Climbers explored the Cedar Rock area in Pisgah National Forest. Visiting a new site each day allowed for everyone to build on a variety of skills and experience new challenges. The first day focused on becoming comfortable with belay technique and communication, until students were able to belay one another confidently and safely. Over the course of the next couple days, we were able to incorporate more advanced activities such as rappelling, traverses, and for some, belaying a lead climber. Each individual faced new challenges. Whether it was simply a fear of heights, climbing farther than the day before, or testing their strength, we all returned feeling tired and accomplished.

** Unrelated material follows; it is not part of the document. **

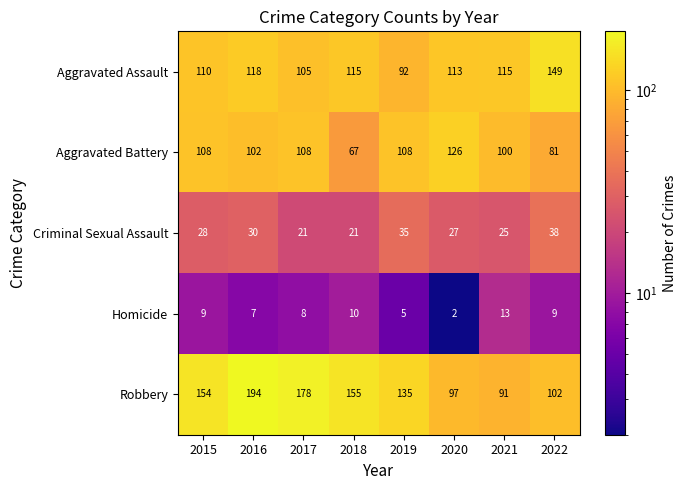

At which label does Aggravated Assault reach its peak?

2022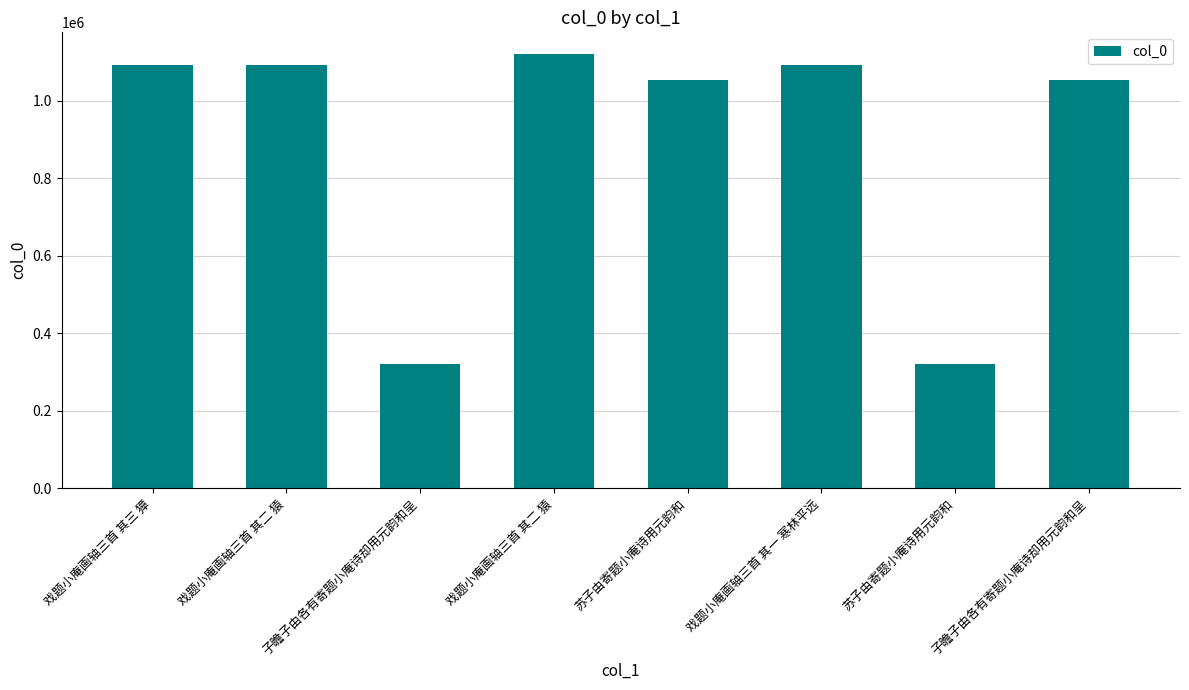

Which has a higher value, 戏题小庵画轴三首 其二 猿 or 戏题小庵画轴三首 其三 獐?

戏题小庵画轴三首 其三 獐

The paddling trip traveled down section 10 of the French Broad River. We spent three days paddling from campsite to campsite and mastering new skills. Our first day of paddling saw relatively flat water with a few small rapids, allowing students to focus more on strokes and communicating with their boat partners, rather than whether or not they would flip their boats. We learned the basics of ferrying, entering and exiting eddies, and whitewater swimming, which came in handy later in the trip. Our third day was the most exciting with several class II and III rapids that really tested everyone’s abilities. We had a blast scouting the rapids and cheering each other on while running them. All of us were able to experience both the thrill of successfully running a rapid and managing ourselves and staying safe if we were to flip.
It was great to come back together as a community afterward and share stories with one another about our experiences. It’s quite clear across the board that no matter our skill set, we all faced new fears and challenges, and enjoyed the task of facing and conquering them.